[Saved data entries]
--- START ---
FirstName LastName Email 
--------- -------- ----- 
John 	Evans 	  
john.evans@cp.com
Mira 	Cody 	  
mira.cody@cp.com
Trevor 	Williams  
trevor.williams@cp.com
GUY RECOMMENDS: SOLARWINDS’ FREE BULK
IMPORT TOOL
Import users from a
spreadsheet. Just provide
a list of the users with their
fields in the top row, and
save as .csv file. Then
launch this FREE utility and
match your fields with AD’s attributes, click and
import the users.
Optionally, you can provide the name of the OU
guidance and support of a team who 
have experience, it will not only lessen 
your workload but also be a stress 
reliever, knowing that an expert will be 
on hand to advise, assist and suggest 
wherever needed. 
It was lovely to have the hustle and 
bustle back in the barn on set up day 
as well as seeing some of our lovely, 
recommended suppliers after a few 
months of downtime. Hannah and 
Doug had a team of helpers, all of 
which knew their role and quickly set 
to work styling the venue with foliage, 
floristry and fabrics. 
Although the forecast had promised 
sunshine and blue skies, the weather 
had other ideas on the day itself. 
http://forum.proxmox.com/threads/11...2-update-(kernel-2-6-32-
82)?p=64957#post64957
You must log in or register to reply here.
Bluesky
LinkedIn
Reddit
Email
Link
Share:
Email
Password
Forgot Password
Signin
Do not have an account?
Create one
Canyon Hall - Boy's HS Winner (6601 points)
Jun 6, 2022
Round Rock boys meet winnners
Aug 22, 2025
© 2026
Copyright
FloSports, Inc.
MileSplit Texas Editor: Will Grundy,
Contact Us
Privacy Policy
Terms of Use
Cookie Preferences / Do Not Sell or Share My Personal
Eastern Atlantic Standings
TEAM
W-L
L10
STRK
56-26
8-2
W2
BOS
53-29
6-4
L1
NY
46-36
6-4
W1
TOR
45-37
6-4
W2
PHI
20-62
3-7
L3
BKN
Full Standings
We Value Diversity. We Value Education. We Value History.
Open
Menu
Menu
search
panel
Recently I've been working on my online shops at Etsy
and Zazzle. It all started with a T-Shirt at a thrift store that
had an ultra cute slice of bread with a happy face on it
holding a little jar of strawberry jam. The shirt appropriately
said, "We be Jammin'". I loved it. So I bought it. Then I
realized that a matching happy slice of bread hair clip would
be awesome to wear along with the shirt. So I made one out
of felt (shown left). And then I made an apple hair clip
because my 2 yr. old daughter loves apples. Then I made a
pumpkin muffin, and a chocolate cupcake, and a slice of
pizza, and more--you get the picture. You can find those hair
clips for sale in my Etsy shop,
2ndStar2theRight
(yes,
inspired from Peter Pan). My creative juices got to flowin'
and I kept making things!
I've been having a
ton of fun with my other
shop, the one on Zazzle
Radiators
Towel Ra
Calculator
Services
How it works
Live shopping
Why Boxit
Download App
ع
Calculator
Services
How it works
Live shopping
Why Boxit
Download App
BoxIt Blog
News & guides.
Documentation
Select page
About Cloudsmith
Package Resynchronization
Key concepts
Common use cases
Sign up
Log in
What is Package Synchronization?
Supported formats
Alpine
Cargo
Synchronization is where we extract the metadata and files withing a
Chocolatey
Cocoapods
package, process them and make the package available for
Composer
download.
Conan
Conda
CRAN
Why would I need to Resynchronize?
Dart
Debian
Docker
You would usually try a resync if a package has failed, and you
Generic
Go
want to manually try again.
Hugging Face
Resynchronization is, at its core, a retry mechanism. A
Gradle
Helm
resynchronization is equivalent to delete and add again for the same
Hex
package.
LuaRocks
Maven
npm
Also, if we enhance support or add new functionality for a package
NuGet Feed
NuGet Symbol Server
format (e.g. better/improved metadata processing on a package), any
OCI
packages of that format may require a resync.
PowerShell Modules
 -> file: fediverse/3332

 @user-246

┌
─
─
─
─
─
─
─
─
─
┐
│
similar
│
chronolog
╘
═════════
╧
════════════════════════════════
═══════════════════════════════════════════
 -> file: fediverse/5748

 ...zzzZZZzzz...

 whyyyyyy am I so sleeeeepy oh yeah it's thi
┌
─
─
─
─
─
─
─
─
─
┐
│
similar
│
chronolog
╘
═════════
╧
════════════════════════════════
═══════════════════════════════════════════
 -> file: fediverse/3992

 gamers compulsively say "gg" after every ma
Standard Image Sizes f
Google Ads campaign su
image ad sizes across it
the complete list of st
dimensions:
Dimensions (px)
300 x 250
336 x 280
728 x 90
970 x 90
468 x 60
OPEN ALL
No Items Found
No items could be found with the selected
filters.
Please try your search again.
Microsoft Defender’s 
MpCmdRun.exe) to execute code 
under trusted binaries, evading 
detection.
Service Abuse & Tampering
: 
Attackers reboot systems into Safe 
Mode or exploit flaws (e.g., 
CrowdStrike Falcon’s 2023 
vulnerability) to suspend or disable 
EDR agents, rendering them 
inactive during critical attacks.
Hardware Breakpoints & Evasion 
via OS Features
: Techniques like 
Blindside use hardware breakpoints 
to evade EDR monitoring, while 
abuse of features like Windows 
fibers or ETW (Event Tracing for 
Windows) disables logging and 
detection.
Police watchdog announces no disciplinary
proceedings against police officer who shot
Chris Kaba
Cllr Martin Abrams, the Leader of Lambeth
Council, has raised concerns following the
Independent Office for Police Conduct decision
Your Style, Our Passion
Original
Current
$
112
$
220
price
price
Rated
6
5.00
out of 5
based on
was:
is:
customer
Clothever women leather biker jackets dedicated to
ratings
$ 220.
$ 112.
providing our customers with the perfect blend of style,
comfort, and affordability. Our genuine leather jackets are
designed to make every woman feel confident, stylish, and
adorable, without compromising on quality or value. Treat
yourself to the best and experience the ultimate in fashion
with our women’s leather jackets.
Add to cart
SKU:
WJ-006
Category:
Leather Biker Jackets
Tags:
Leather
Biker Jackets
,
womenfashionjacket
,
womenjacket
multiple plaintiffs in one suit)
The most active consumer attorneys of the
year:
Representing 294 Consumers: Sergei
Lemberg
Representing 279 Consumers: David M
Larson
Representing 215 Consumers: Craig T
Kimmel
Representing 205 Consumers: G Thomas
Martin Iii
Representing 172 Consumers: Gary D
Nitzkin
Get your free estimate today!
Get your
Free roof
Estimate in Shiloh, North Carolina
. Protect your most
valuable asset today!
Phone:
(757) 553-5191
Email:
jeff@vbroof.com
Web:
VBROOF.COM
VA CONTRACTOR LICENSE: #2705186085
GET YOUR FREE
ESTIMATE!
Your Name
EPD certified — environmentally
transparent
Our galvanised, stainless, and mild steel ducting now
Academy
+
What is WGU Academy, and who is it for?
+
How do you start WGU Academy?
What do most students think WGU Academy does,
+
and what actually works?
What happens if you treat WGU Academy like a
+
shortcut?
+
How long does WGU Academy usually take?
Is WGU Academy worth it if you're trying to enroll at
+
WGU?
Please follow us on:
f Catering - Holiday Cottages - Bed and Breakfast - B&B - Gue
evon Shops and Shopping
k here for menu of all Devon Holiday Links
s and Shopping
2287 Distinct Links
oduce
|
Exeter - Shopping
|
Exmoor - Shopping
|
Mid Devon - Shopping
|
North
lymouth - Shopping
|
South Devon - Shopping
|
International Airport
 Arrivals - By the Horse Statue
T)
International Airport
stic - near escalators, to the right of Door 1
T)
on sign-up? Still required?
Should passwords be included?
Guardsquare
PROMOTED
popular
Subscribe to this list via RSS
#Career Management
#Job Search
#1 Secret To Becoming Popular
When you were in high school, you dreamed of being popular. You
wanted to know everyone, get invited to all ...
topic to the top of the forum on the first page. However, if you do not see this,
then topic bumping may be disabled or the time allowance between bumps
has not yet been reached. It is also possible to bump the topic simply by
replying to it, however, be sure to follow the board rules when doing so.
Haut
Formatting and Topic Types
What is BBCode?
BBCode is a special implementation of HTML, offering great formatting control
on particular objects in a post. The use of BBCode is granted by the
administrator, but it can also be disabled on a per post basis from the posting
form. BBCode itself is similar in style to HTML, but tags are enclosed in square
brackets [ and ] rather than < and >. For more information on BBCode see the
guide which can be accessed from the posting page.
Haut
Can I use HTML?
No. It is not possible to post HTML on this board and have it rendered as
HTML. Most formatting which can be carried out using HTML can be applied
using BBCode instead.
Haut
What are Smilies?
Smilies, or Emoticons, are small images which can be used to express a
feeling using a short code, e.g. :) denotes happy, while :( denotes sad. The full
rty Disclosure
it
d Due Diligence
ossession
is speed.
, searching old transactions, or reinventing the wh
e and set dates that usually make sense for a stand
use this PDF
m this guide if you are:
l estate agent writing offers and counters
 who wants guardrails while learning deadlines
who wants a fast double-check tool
--- END ---
• [What to do]:
Please retype the data exactly as it stands, from its first line down to the line that contains "which knew their role and quickly set", then stop.

• [Written solution]:
FirstName LastName Email 
--------- -------- ----- 
John 	Evans 	  
john.evans@cp.com
Mira 	Cody 	  
mira.cody@cp.com
Trevor 	Williams  
trevor.williams@cp.com
GUY RECOMMENDS: SOLARWINDS’ FREE BULK
IMPORT TOOL
Import users from a
spreadsheet. Just provide
a list of the users with their
fields in the top row, and
save as .csv file. Then
launch this FREE utility and
match your fields with AD’s attributes, click and
import the users.
Optionally, you can provide the name of the OU
guidance and support of a team who 
have experience, it will not only lessen 
your workload but also be a stress 
reliever, knowing that an expert will be 
on hand to advise, assist and suggest 
wherever needed. 
It was lovely to have the hustle and 
bustle back in the barn on set up day 
as well as seeing some of our lovely, 
recommended suppliers after a few 
months of downtime. Hannah and 
Doug had a team of helpers, all of 
which knew their role and quickly set 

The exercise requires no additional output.